[TEXT SHOWN]

****************

I have a problem using spark 2.1.1 and hadoop 2.6 on Ambari. I tested my code on my local computer first (single node, local files) and everything works as expected:
from pyspark.sql import SparkSession
spark = SparkSession\
.builder\
.master('yarn')\
.appName('localTest')\
.getOrCreate()
data = spark.read.format('orc').load('mydata/*.orc')
data.select('colname').na.drop().describe(['colname']).show()
+-------+------------------+
|summary| colname |
+-------+------------------+
| count| 1688264|
| mean|17.963293650793652|
| stddev|5.9136724822401425|
| min| 0.5|
| max| 87.5|
+-------+------------------+
These values are toally plausible.
Now I uploaded my data to a hadoop cluster (ambari setup, yarn, 11 nodes) and pushed it into the hdfs using hadoop fs -put /home/username/mydata /mydata
Now I tested the same code which ended with the following table:
from pyspark.sql import SparkSession
spark = SparkSession\
.builder\
.master('yarn')\
.appName('localTest')\
.getOrCreate()
data = spark.read.format('orc').load('hdfs:///mydata/*.orc')
data.select('colname').na.drop().describe(['colname']).show()
+-------+------------------+
|summary| colname |
+-------+------------------+
| count| 2246009|
| mean|1525.5387403802445|
| stddev|16250.611372902456|
| min| -413050.0|
| max| 1.6385821E7|
+-------+------------------+
But another thing is confusing completly me -> if I change mydata/*.orc
to mydata/any_single_file.orc
and hdfs:///mydata/*.orc
to hdfs:///mydata/any_single_file.orc
both tables (cluster, local pc) are the same ...
Does anyone know more about this weird behaviour?
Thanks a lot!

****************

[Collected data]
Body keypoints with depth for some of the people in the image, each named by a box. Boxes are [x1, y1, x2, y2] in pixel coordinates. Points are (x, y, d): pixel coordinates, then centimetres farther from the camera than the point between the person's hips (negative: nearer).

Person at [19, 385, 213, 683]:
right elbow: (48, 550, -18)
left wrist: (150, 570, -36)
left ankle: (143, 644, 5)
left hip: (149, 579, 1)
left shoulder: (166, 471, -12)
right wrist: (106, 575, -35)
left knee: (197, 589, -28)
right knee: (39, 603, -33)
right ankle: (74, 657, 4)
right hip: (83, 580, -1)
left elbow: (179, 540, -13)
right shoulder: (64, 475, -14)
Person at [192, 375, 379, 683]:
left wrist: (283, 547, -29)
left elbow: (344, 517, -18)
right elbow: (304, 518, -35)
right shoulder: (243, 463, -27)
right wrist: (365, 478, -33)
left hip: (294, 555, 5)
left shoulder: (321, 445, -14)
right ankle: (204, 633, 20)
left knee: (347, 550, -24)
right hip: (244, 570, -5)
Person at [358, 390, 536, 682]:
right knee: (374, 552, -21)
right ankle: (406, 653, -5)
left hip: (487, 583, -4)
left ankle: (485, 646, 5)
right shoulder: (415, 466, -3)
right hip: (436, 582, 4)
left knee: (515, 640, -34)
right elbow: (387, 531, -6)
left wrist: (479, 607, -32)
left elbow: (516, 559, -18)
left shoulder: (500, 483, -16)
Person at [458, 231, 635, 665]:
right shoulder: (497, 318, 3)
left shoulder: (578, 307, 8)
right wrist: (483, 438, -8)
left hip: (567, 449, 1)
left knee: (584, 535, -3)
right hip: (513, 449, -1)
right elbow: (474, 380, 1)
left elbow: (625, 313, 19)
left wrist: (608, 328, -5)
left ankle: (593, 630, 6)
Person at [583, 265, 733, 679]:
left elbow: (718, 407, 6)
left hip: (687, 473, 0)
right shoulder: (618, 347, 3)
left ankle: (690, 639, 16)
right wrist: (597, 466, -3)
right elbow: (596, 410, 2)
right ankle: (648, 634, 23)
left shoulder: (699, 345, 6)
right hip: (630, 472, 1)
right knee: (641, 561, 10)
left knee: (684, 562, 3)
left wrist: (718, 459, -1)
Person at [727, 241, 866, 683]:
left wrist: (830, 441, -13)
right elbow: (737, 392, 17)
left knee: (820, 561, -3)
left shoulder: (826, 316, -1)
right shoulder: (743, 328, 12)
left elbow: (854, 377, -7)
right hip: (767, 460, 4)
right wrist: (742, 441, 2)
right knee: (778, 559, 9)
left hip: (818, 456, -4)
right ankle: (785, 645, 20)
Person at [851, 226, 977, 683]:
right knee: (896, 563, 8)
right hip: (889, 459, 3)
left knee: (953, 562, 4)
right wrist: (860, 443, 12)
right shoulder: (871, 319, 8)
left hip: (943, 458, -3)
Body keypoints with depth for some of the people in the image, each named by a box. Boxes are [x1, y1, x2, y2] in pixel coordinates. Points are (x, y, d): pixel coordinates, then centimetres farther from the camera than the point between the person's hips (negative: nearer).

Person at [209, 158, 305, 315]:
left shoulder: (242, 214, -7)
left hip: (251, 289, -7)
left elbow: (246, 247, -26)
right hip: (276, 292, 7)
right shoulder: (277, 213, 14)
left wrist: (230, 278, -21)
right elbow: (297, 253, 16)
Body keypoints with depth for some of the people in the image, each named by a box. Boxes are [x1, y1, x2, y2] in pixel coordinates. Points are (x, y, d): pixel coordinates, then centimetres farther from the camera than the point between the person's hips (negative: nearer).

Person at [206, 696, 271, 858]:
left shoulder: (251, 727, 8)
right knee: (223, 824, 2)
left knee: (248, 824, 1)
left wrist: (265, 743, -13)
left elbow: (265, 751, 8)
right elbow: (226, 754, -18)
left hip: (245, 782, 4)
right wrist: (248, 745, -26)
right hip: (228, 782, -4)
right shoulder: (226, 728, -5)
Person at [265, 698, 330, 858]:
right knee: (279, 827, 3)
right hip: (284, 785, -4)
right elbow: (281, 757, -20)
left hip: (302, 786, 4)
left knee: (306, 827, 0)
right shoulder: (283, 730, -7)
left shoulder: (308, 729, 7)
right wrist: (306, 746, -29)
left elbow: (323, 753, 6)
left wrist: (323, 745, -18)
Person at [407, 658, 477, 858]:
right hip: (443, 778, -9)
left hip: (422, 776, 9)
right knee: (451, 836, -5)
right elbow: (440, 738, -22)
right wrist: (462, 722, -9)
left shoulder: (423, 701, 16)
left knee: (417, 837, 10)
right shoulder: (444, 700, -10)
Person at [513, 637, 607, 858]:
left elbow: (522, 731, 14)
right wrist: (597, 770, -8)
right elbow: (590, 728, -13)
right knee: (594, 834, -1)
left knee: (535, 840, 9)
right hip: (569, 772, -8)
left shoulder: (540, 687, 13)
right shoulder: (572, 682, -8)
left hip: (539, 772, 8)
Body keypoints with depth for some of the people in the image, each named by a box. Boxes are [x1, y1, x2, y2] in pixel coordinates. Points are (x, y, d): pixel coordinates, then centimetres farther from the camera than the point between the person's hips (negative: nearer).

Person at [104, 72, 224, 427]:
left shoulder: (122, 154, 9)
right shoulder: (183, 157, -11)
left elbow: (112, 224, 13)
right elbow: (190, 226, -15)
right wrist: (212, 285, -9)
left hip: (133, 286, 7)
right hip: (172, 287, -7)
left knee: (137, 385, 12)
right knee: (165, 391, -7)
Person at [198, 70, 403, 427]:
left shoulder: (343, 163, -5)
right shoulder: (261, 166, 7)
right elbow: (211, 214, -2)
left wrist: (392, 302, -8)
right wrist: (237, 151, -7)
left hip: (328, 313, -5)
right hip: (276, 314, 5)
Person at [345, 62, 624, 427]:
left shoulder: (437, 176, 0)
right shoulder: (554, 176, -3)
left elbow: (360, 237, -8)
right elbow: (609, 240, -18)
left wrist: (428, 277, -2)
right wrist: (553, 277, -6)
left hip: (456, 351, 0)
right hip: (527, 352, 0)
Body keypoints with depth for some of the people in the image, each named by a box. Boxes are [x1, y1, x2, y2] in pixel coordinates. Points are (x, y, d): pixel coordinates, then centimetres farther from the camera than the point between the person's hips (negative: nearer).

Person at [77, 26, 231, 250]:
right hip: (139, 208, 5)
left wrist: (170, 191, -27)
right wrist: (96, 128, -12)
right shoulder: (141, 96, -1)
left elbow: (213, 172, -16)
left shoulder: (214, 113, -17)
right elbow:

****************

[CHECK YOUR UNDERSTANDING]
• a. Name every statistic that labels a row in the summary tables of the Spark post.
• b. Write out the passage of the Spark post starting at "data = spark.read.format('orc').load('mydata/*.orc')" and ending at "are toally plausible.".

[YOUR RESPONSES]
• a. count, mean, stddev, min, max

• b.
data = spark.read.format('orc').load('mydata/*.orc')
data.select('colname').na.drop().describe(['colname']).show()
+-------+------------------+
|summary| colname |
+-------+------------------+
| count| 1688264|
| mean|17.963293650793652|
| stddev|5.9136724822401425|
| min| 0.5|
| max| 87.5|
+-------+------------------+
These values are toally plausible.